Мать! Где ты, мама?.. Рассказать бы тебе, каково сыну приходится, не поверила бы. Вчера до половины первого ночи толклись в конверторном пролете, думали-гадали. Задача со многими неизвестными. Установили конвертор, и сразу бах-бабах — план на него. Разве это порядок? План-то не резина, его не растянешь. Как выполнять, если к этой «груше» недостроен кислородный блок, обжиговой печи нет, выкручивайся, как знаешь.
Соскочив с кровати, Радин распахнул окно. В комнату ворвались запахи утреннего леса, пронзительные и одурманивающие. Солнце еще не выплыло из-за гребня бора, хотя небо уже пылало. «Отличный денек будет, — подумал Радин, — на лодочке бы укатить».
Взял в руки гантели. Из Москвы привез. Польские, с пружиной внутри. Покрутил, опустил на пол. Сегодня опять зарядку делать некогда. А завтра? Посмотрел на часы, словно они могли дать ответ, что ждет человека завтра. Сейчас за ним подойдет машина. Наскоро выпив два сырых яйца, на ходу дожевывая бутерброд с колбасой, вышел на улицу. Остановился, поджидая машину.
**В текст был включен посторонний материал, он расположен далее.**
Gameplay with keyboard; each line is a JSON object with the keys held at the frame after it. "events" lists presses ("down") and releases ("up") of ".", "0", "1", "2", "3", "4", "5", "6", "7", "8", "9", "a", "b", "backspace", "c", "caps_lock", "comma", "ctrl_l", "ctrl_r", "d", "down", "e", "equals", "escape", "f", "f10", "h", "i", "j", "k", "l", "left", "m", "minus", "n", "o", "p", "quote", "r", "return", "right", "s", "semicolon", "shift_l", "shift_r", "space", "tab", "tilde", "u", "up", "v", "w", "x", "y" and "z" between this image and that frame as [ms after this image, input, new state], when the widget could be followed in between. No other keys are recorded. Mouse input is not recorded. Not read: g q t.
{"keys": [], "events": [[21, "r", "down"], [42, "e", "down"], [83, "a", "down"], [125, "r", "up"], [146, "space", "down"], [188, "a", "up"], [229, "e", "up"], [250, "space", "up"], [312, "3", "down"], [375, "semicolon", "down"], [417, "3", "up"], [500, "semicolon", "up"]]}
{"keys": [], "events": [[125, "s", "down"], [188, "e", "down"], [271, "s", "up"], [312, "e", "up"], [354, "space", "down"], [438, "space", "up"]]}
Второй месяц Радин в цехе, а твердой уверенности в себе так и нет. Трудно вживаться в новый коллектив, проходить сквозь «плотные слои». Как тот наполненный сталью ковш. Подтащили на крюках, ставят в гнездо опоры. Ниже, ниже, теснее, почти точно. Нет, чуток назад, теперь малость повернуть… И вот уже будто дышит, чуть расталкивая жаркими боками подкову. Уже не висит, но и не встал еще, не окаменел под собственной тяжестью.
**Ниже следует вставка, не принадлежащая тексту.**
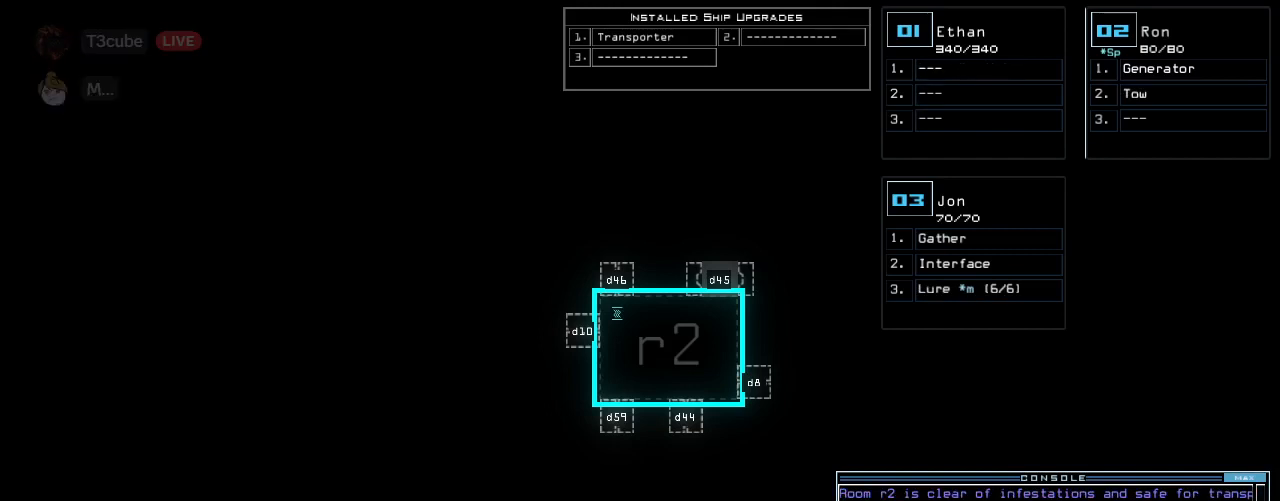
{"keys": [], "events": []}
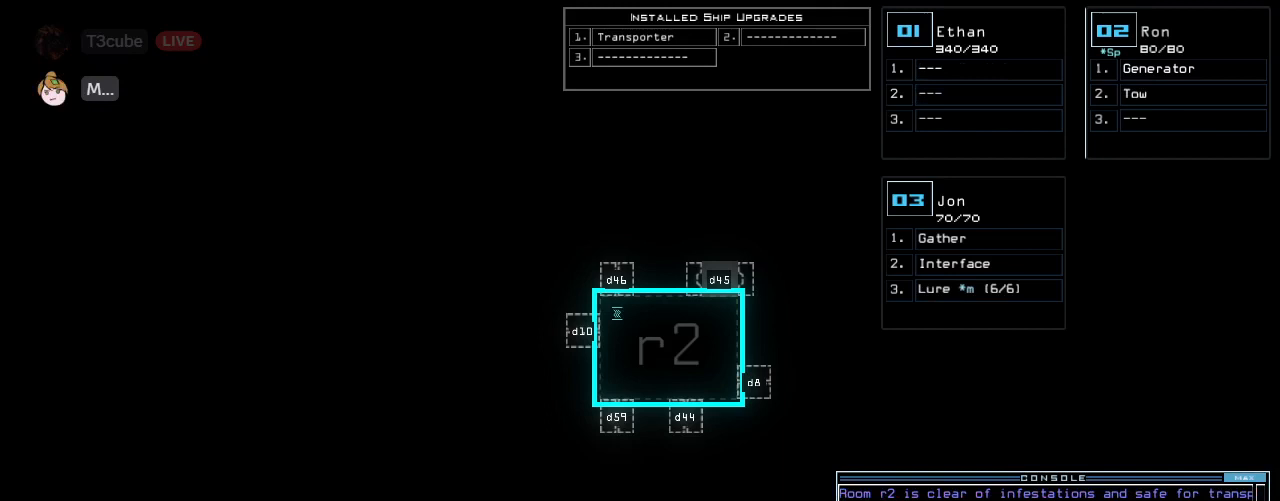
{"keys": [], "events": []}
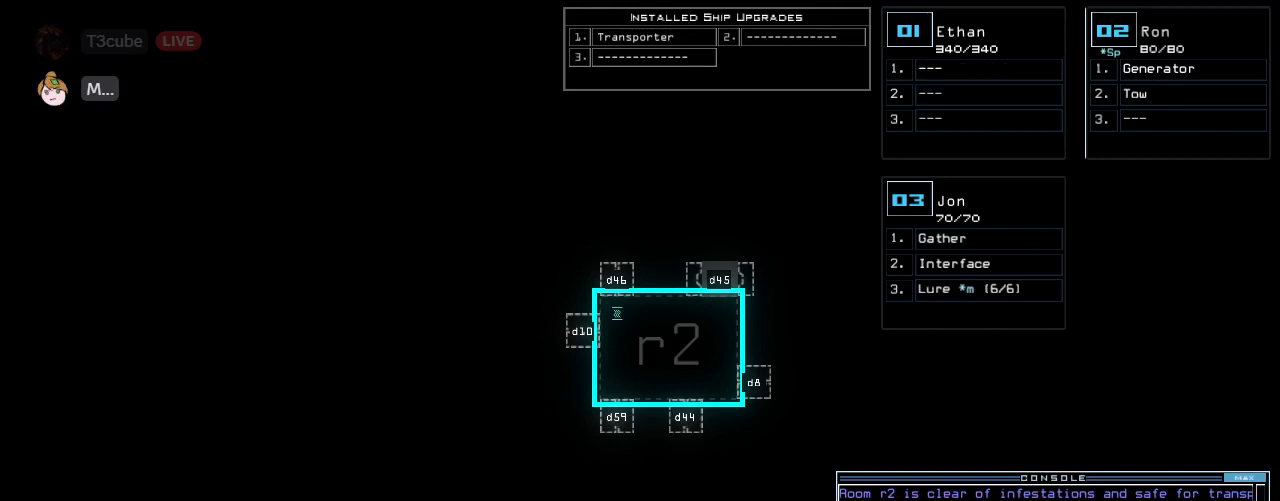
{"keys": [], "events": []}
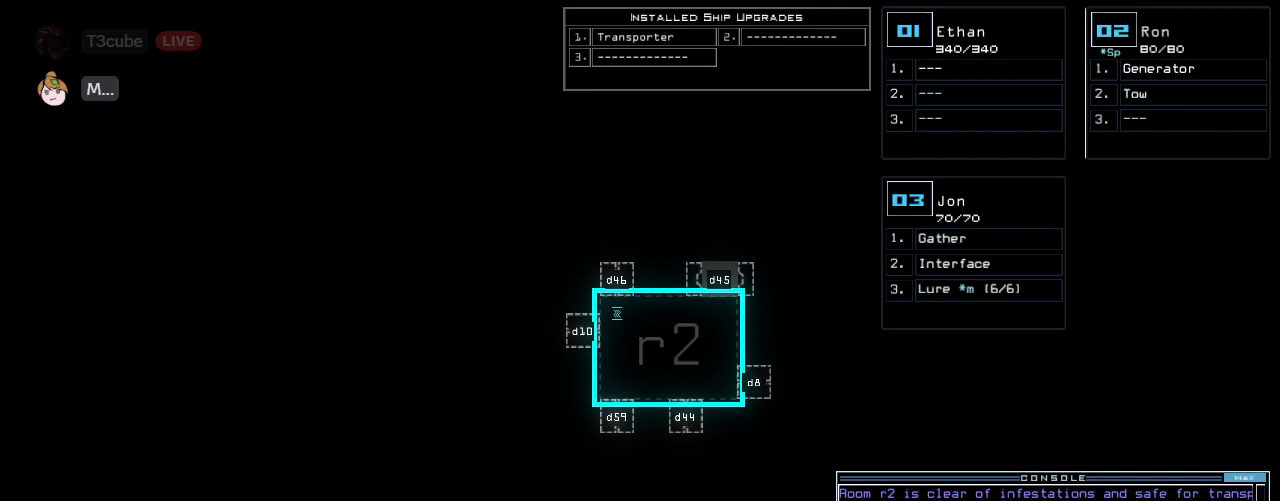
{"keys": [], "events": []}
Утром Радин предпочитает ходить по цеху один, без мастеров, без начальников смен. Никто не оправдывается, не клянчит. Кажется, все вокруг живет само по себе. Льется из конверторов в ковши оранжевый металл, плавают вверх и вниз эти самые ковши, словно вертикальное колесо с кабинками в городском парке: с металлом — вверх, к установкам, порожние — вниз, к печам…
Наскоро переодевшись в рабочую робу, поглубже натянув на голову каску, Радин, строгий и прямой, вышел из кабинета и сразу окунулся в жаркое марево цеха, настоянного на запахе жженого металла. Вспомнил, сегодня на смене бригада номер один. Дербеневская. Правда, самого вторые сутки нет. Винюков лично попросил подменить старшего конверторщика. Михаил Прокопьевич в составе делегации металлургов отправляется в Череповец. Радин попробовал возразить: мол, каждый человек на счету, цех медленно осваивает проектную мощность. Винюков холодно остановил: не трудом единым жив человек.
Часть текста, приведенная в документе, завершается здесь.